SSL using Apaches certificate

Hanjo · May 14, 2005, 1:10pm

Hi,

I’'m having an Apache v2 running SSL with a self-signed certifcate containing of tow files server.crt and server.key. The first one is having “CERTIFICATE” in it, the second one “RSA PRIVATE KEY”.

'‘Cause it’'s the same server name, I want this certificate for Jive as well. So I tried to import it with the web-frontend and after this fails I tried with keytool. However I still get the following error:

14:22:28.114 WARN!! [Acceptor [SSL: ServerSocket[addr=0.0.0.0/0.0.0.0,port=0,localport=9091]]] org.mortbay.util.ThreadedServer.acceptSocket(ThreadedServer.java:449) >02> EXCEPTION

javax.net.ssl.SSLException: No available certificate or key corresponds to the SSL cipher suites which are enabled.

at com.sun.net.ssl.internal.ssl.SSLServerSocketImpl.checkEnabledSuites(Unknown Source)

at com.sun.net.ssl.internal.ssl.SSLServerSocketImpl.accept(Unknown Source)

at org.mortbay.util.ThreadedServer.acceptSocket(ThreadedServer.java:423)

at org.mortbay.util.ThreadedServer$Acceptor.run(ThreadedServer.java:608)

and this one:

2005.05.14 14:22:06 [org.jivesoftware.messenger.net.SSLSocketAcceptThread.run(SSLSocketAcceptThread .java:144)

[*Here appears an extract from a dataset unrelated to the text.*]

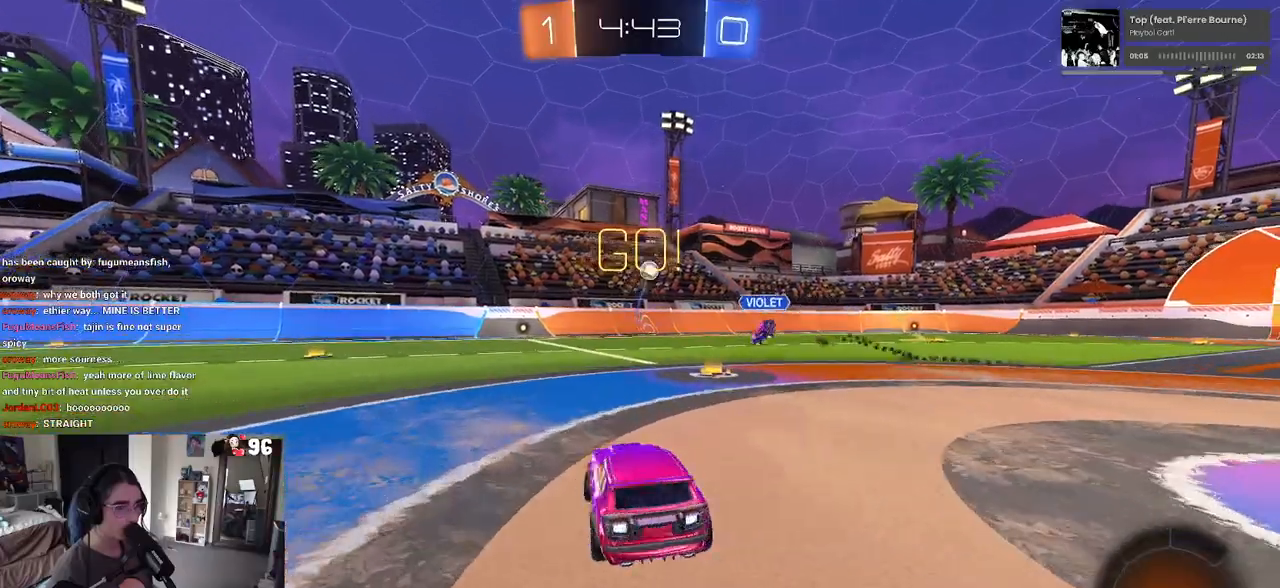
{"buttons": ["R1"], "left_stick": "center", "right_stick": "center", "events": [[183, "left_stick", "center"], [333, "left_stick", "right"], [433, "left_stick", "center"], [500, "R1", "down"]]}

] Kann SSL-Socket nicht einrichten

javax.net.ssl.SSLException: No available certificate or key corresponds to the SSL cipher suites which are enabled.

at com.sun.net.ssl.internal.ssl.SSLServerSocketImpl.checkEnabledSuites(Unknown Source)

at com.sun.net.ssl.internal.ssl.SSLServerSocketImpl.accept(Unknown Source)

at org.jivesoftware.messenger.net.SSLSocketAcceptThread.run(SSLSocketAcceptThread. java:127)

(and it ends up with a loop, so I need to kill messengerd.exe (yes it’'s windows ))

I guess he’‘s missing the private key file, but I’'ve no clue how to give it to him…

thx a lot

Gaston_Dombiak · May 16, 2005, 11:33pm

Hey Hanjo,

There are a couple of reasons for that error. This is what I found at Thawte’'s KB:

By default, certificates created with keytool use DSA public keys.
Importing the certificate into the incorrect keystore
There is no trusted certificate chain present when importing the certificate

Resolution:

1. By default, certificates created with keytool use DSA public keys.

You should create certificates that use RSA-based keys.

To do this, you need to specify the -keyalg RSA option when using keytool. For example:

When you create the private key, stipulate RSA as the key algorithm:

keytool -genkey -alias test -keyalg RSA

-keystore ~/.keystore

Then when you create the certificate request, stipulate RSA as the

signature algorithm:

keytool -certreq -alias test -sigalg MD5withRSA

-keystore ~/.keystore

2. Importing the certificate into the incorrect keystore

Please import the certificate into the correct keystore file which contains the certificates corresponding private key file.

3. There is no trusted certificate chain present when importing the certificate

Please use the ‘’-trustcacerts’’ option in your command when importing the certificate into the keystore.

keytool -import -alias -trustcacerts -file mythawtecert.crt -keystore

Another reason could be that the keystore and the entries (ie. certificates) have different passwords.

Hope that helps,

– Gato

Adam_D_Amico · May 22, 2005, 5:58am

Sounds like this could be the same problem described toward the end of this thread:

http://www.jivesoftware.org/forums/thread.jspa?threadID=14209&tstart=0

In short: Yes, you’‘re missing the private key half, and sorry, keytool can’'t import those. You have to use an alternate method.

Hanjo · May 22, 2005, 10:21am

Thank you for this, I maybe need to generate a new key…

Adam_D_Amico · May 25, 2005, 7:29pm

Nah, don’'t bother with that. Use the Keyman Java app to import the one you already have.

Hanjo · May 29, 2005, 4:48pm

Where do I get it?

Adam_D_Amico · May 30, 2005, 7:53pm

http://www.alphaworks.ibm.com/tech/keyman

There’'s more info in the thread referenced above.